Had PCR and sequencing been unavailable, the abundance of unsporulated oocysts and caryocysts and the parasite's effective reproduction within macrophages and several other cell types comprised findings that might have allowed differentiation from other protozoal infections and a presumptive diagnosis based on cytology or histopathology. In the histological sections studied, almost all macrophages contained protozoa. Detecting mature tachyzoites enabled narrowing the differential diagnoses to apicomplexan protozoa, T. gondii, and N. caninum as the most likely protozoa. However, the zoites were sparse in the present case, the smaller immature merozoites in macrophages resembled Leishmania’s amastigotes, and unsporulated oocysts resembled Coccidioides’ spherules; hence, several infectious differential diagnoses had to be considered.
On TEM, the ultrastructural morphology of the zoites was typical of apicomplexan coccidian protozoa, but TEM did not allow species- or genus-level identification. The number of rhoptries in the tachyzoites varied but finding parasites primarily within membrane-bound vacuoles in the host cells was an ultrastructural feature resembling more T. gondii than N. caninum [14].

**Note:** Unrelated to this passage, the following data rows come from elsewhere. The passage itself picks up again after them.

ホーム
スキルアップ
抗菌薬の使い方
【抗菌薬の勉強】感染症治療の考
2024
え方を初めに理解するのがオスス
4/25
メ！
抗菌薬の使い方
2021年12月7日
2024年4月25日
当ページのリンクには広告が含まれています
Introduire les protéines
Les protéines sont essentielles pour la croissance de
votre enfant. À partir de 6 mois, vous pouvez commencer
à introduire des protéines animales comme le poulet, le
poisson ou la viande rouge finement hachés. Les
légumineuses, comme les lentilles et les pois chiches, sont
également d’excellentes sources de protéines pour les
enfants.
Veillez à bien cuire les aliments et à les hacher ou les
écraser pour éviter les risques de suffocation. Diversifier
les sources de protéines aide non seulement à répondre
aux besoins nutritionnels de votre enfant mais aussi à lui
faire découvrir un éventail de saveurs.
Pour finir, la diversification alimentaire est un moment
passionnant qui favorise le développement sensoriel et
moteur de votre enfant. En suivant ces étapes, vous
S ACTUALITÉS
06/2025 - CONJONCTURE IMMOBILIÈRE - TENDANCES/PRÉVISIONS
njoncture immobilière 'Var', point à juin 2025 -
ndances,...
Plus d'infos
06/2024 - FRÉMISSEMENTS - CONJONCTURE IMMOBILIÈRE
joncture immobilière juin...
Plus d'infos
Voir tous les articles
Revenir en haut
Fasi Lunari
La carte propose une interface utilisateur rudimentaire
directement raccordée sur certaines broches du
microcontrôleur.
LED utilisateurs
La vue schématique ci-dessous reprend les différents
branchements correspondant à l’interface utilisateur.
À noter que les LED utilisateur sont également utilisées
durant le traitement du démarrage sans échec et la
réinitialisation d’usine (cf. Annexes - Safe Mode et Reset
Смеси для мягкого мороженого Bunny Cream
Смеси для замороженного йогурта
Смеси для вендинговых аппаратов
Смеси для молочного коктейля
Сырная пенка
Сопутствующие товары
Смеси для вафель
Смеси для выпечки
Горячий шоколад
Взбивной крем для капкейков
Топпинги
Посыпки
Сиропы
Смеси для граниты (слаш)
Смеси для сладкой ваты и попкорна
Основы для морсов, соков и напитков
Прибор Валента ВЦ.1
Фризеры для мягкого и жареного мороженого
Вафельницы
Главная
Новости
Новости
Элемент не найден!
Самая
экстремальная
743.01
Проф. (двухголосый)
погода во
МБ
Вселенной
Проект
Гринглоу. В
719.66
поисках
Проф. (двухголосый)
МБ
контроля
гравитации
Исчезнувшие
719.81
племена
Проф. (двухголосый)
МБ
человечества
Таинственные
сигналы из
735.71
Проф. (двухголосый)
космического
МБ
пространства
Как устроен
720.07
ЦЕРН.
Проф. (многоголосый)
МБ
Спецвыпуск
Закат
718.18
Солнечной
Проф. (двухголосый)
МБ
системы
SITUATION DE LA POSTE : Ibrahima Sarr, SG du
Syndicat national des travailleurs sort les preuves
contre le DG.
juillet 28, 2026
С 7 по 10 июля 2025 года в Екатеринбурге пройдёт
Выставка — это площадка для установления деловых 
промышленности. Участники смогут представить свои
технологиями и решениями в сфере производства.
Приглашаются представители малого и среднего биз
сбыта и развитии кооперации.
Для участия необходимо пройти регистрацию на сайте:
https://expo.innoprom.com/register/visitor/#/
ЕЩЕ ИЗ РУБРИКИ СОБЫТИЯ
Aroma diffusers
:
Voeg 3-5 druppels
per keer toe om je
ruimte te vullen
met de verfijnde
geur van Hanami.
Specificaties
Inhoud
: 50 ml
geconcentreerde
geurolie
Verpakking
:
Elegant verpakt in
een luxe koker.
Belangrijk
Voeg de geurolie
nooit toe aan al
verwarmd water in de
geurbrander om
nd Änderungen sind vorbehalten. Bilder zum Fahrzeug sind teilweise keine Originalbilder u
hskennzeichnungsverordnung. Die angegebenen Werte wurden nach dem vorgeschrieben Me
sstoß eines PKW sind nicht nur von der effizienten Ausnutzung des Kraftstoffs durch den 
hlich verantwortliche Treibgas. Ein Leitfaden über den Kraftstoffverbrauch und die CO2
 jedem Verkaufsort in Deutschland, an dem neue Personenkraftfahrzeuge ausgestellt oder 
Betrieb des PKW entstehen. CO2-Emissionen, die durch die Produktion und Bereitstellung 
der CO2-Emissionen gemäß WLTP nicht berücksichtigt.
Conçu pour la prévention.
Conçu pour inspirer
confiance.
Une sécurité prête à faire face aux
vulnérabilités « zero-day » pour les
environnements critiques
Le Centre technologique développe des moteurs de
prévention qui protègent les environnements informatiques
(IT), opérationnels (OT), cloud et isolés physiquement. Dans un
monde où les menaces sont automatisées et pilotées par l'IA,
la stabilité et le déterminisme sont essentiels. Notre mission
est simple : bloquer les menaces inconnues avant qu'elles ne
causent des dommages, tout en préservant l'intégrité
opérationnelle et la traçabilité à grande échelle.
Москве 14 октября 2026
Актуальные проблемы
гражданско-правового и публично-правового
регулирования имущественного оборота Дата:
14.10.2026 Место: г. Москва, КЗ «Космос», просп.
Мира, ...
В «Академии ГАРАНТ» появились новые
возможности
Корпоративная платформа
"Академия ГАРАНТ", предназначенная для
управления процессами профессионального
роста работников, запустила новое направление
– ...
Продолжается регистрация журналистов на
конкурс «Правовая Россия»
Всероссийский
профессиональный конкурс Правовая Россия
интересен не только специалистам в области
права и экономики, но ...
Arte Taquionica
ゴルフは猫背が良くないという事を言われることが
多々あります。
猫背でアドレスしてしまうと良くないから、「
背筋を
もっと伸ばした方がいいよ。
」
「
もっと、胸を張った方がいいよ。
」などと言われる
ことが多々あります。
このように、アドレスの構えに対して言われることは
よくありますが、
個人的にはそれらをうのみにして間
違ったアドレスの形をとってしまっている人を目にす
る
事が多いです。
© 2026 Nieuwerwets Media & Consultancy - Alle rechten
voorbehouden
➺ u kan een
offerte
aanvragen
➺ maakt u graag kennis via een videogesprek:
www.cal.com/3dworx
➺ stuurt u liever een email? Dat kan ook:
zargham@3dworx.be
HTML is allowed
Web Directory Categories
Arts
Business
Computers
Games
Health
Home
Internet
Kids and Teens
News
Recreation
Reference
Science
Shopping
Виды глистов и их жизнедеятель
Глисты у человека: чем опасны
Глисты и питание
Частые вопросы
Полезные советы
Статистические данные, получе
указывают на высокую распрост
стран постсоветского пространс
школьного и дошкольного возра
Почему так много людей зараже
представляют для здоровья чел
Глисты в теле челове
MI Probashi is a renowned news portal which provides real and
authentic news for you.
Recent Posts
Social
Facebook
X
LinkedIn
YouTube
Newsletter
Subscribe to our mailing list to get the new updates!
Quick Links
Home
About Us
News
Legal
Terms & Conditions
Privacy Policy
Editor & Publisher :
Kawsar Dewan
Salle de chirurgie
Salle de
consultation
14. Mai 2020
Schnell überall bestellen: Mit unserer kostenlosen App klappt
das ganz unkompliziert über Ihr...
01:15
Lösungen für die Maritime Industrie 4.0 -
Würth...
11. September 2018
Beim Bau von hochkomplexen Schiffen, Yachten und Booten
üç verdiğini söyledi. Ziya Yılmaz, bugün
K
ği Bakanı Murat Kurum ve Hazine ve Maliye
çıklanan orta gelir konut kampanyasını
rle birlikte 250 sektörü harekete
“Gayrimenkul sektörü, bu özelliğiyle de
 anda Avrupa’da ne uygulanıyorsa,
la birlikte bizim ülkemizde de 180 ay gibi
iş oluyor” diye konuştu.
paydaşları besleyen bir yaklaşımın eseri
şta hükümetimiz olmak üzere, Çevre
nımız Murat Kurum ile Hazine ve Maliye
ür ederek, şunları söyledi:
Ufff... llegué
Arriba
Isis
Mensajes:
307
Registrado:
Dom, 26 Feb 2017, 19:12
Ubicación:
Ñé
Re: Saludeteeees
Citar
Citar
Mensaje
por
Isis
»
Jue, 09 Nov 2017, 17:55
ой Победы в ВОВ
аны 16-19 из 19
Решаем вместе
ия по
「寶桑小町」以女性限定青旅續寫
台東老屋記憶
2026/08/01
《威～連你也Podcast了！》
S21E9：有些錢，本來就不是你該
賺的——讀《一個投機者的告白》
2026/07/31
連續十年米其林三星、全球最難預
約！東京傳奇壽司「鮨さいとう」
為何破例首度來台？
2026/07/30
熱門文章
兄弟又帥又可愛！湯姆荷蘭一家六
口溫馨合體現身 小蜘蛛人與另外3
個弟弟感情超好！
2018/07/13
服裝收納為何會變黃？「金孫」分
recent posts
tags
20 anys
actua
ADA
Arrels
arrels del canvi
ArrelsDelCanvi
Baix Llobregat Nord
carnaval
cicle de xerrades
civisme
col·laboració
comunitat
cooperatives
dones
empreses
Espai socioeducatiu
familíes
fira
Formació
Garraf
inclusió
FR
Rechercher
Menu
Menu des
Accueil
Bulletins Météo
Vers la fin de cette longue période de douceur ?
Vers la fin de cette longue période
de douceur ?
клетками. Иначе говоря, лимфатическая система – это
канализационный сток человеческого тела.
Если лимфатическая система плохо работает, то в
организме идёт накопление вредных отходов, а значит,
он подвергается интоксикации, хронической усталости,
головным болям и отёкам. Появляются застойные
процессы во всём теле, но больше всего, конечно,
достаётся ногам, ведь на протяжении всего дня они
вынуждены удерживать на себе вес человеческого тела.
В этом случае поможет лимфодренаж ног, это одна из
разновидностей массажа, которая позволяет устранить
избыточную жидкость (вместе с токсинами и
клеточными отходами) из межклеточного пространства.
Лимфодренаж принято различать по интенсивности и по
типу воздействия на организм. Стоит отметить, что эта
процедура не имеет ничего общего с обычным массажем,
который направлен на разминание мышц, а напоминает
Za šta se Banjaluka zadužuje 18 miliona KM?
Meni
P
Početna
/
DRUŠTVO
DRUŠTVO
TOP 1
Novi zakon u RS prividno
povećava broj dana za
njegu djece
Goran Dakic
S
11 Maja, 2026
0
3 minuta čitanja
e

Therapy with a moderately high dose of clindamycin was initiated due to suspicion of Toxoplasma gondii-like protozoal infection. A young Rottweiler with cutaneous caryosporosis responded to clindamycin 20 mg/kg and trimethoprim-sulfamethoxazole 23 mg/kg PO q12h [5]. The disease relapsed after treatment was discontinued. Due to the rapid progression and delay in identifying the organism, further treatment modalities were not commenced in this case.
The case described within adds one more apicomplexan parasite to the list of causative agents of protozoal dermatitis in cats and shows that the cat can serve as a secondary host for C. bigenetica.